• **Supplied information**
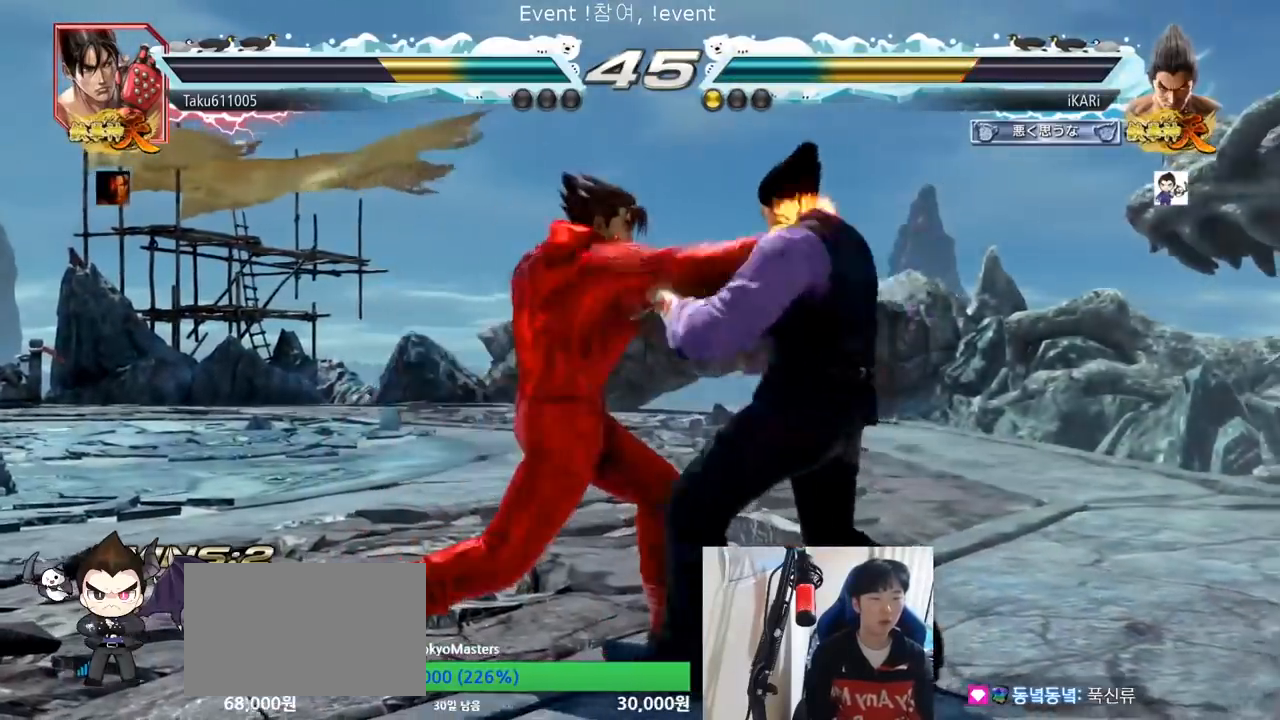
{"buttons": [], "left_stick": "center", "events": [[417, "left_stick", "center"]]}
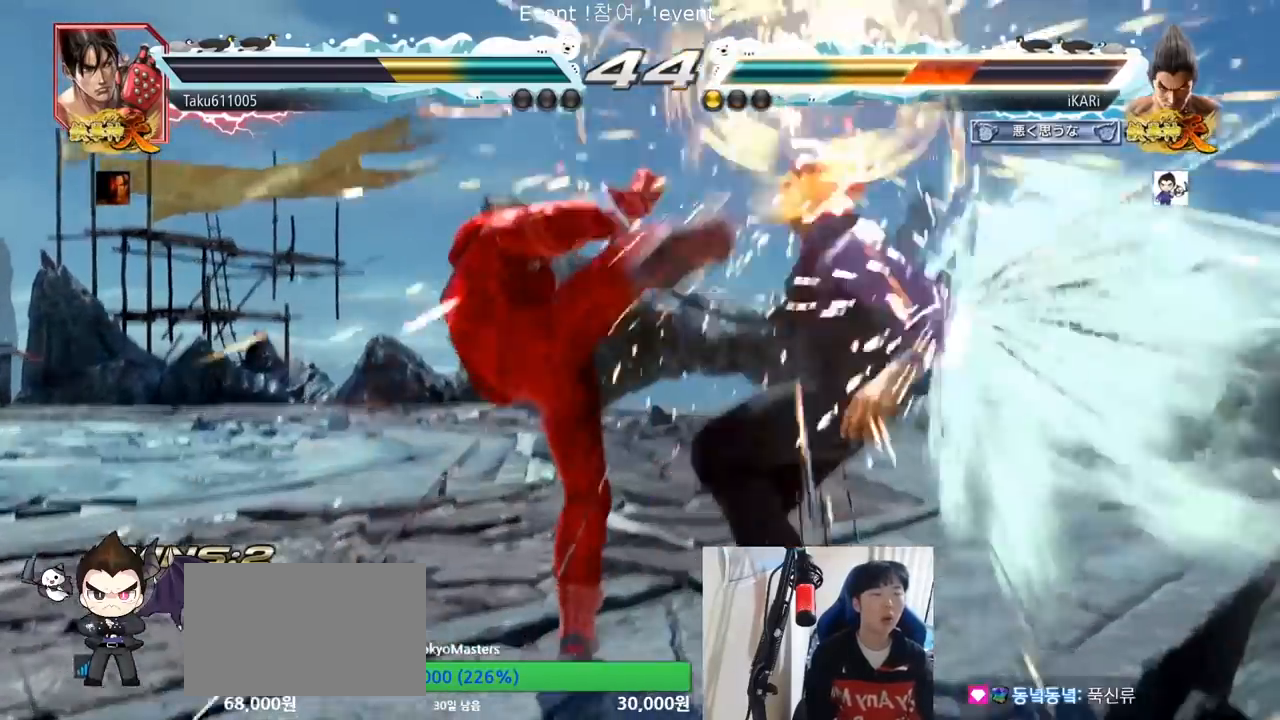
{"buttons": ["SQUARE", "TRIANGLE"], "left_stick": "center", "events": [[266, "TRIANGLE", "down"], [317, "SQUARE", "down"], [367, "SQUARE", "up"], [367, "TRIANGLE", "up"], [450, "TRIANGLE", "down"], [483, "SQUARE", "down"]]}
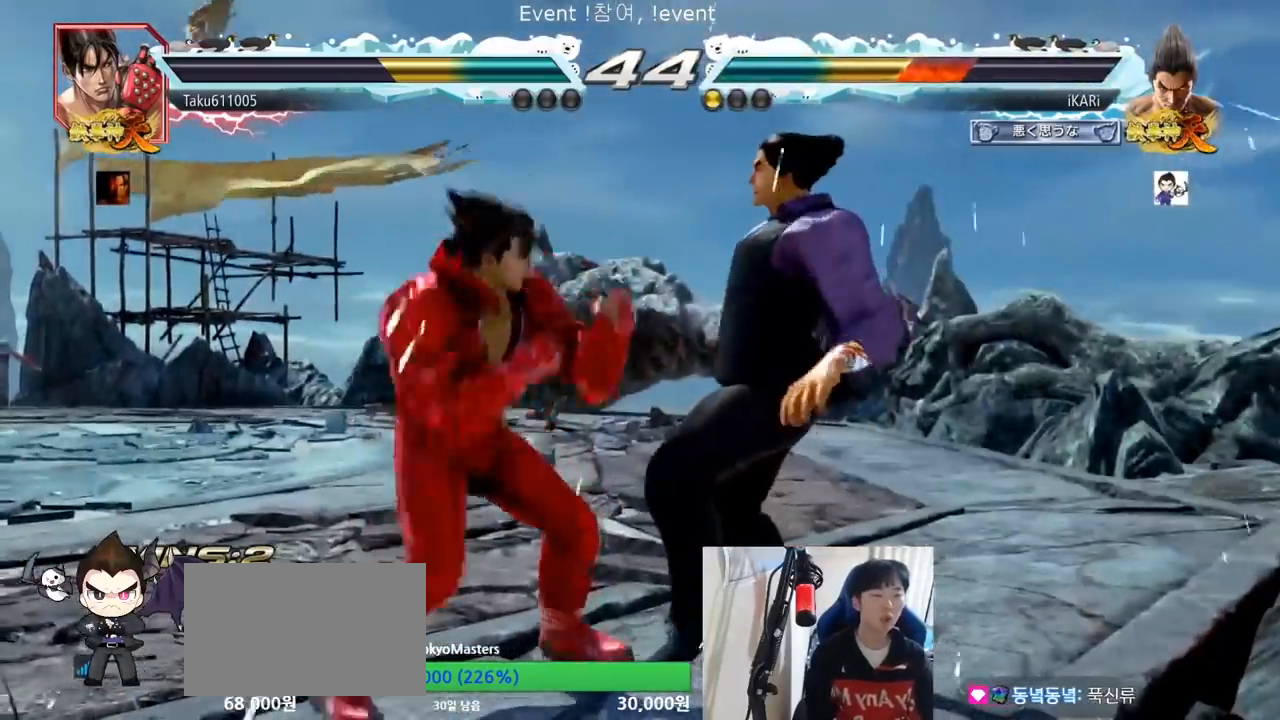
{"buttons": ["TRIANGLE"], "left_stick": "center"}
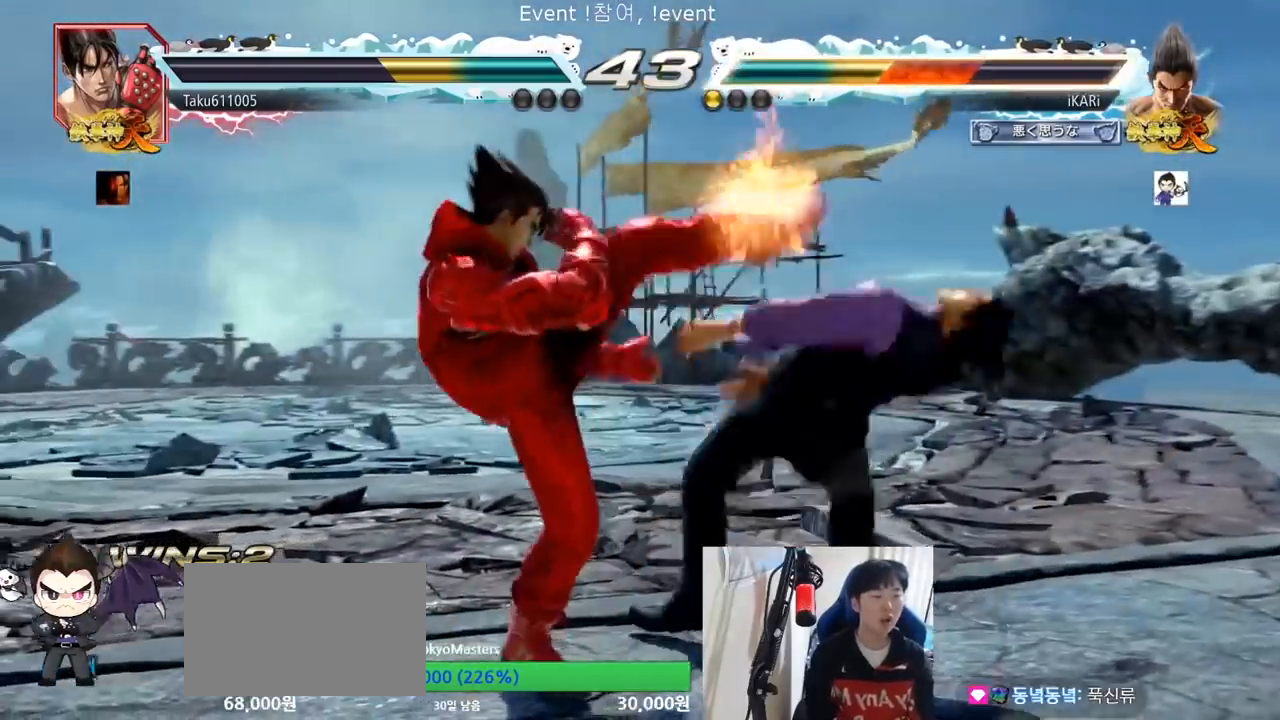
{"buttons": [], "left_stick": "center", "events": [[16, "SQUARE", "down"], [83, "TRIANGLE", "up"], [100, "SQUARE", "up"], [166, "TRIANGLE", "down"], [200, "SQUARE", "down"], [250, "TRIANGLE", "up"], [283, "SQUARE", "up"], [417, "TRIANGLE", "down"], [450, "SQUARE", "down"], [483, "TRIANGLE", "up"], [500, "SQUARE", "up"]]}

• **Your instructions**
The copy should match each line above exactly and contain no images.

• **Written response**
{"buttons": [], "left_stick": "center", "events": [[417, "left_stick", "center"]]}
{"buttons": ["SQUARE", "TRIANGLE"], "left_stick": "center", "events": [[266, "TRIANGLE", "down"], [317, "SQUARE", "down"], [367, "SQUARE", "up"], [367, "TRIANGLE", "up"], [450, "TRIANGLE", "down"], [483, "SQUARE", "down"]]}
{"buttons": ["TRIANGLE"], "left_stick": "center"}
{"buttons": [], "left_stick": "center", "events": [[16, "SQUARE", "down"], [83, "TRIANGLE", "up"], [100, "SQUARE", "up"], [166, "TRIANGLE", "down"], [200, "SQUARE", "down"], [250, "TRIANGLE", "up"], [283, "SQUARE", "up"], [417, "TRIANGLE", "down"], [450, "SQUARE", "down"], [483, "TRIANGLE", "up"], [500, "SQUARE", "up"]]}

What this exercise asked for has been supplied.